RoadRunner: automatic data extraction from data-intensive web sites

Data extraction from HTML pages is performed by software modules, usually called wrappers. Roughly speaking, a wrapper identifies and extracts relevant pieces of text inside a web page, and reorganizes them in a more structured format. In the literature there is a number of systems to (semi-)automatically generate wrappers for HTML pages [1]. We have recently investigated for original approaches that aims at pushing further the level of automation of the wrapper generation process. Our main intuition is that, in a dataintensive web site, pages can be classified in a small number of classes, such that pages belonging to the same class share a rather tight structure. Based on this observation, we have studied an novel technique, we call the matching technique [2], that automatically generates a common wrapper by exploiting similarities and differences among pages of the same class.

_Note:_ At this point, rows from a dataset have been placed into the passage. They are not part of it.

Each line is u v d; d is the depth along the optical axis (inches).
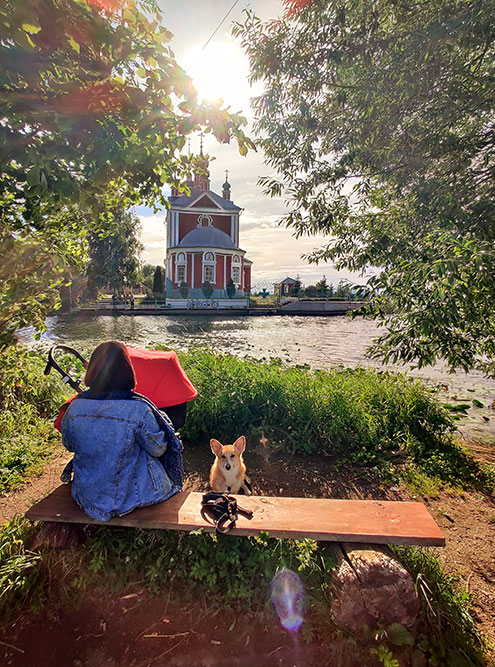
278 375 230.4
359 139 157.9
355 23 139.2
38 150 69.7
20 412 214.1
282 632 89.6
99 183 76.7
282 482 169.9
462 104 127.9
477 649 87.9
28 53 58.8
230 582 97.3
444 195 130.3
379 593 85.6
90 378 100.3
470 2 109.7
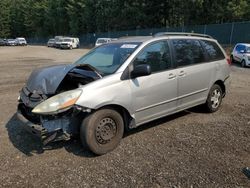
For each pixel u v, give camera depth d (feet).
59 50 140.26
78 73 15.89
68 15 239.91
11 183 12.41
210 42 21.76
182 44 19.15
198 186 12.04
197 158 14.40
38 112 13.82
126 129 16.38
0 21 318.24
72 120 14.48
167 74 17.54
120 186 12.10
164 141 16.51
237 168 13.43
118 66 15.90
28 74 44.96
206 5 126.82
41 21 286.87
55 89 14.65
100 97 14.53
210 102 21.42
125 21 173.68
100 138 14.84
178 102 18.66
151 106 16.94
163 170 13.29
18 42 214.90
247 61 59.98
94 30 213.05
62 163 14.11
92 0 207.41
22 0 322.55
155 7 161.79
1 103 25.38
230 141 16.48
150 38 17.58
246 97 27.76
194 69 19.40
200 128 18.57
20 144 16.28
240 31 99.71
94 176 12.89
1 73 46.32
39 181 12.55
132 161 14.19
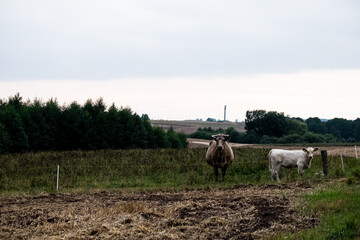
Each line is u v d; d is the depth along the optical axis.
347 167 25.62
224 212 13.43
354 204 13.15
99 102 54.78
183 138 73.81
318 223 11.76
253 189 18.64
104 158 32.09
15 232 11.71
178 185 21.78
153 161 29.77
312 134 95.00
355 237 10.59
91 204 15.39
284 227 11.50
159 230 11.65
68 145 49.34
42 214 13.67
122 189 20.09
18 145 42.53
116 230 11.34
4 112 42.75
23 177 24.34
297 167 23.69
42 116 47.59
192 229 11.70
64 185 22.02
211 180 23.03
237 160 29.03
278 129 97.50
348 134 133.38
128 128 54.31
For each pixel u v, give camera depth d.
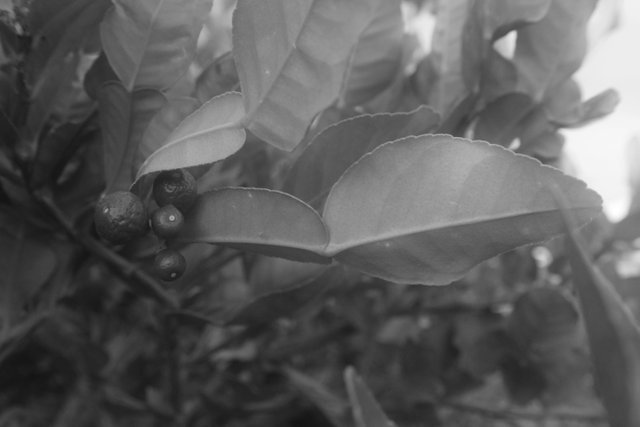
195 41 0.31
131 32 0.30
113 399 0.47
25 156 0.33
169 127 0.31
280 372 0.50
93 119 0.34
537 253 0.55
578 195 0.27
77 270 0.38
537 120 0.36
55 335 0.45
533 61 0.36
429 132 0.32
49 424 0.52
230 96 0.29
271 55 0.29
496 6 0.34
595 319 0.25
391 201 0.29
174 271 0.30
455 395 0.51
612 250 0.49
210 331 0.47
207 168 0.32
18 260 0.37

In addition, in order to deal with the complexity and the heterogeneities of real-life web sites, we have also studied several complementary techniques that greatly enhance the effectiveness of matching. Our demonstration presents RoadRunner, our prototype that implements matching and its companion techniques. We have conducted several experiments on pages from real life web sites; these experiences have shown the effectiveness of the approach, as well as the efficiency of the system [2]. The matching technique for wrapper inference [2] is based on an iterative process; at every step, matching works on two objects at a time: (i) an input page, which represented as a list of tokens (each token is either a tag or a text field), and (ii) a wrapper, expressed as a regular expression. The process starts by taking one input page as an initial version of the wrapper; then, the wrapper is matched against the sample and it is progressively refined trying to solve mismatches: a mismatch happens when some token in the sample does not comply to the grammar specified by the wrapper. Mismatches can be solved by generalizing the wrapper. The process succeeds if a common wrapper can be generated by solving all mismatches encountered.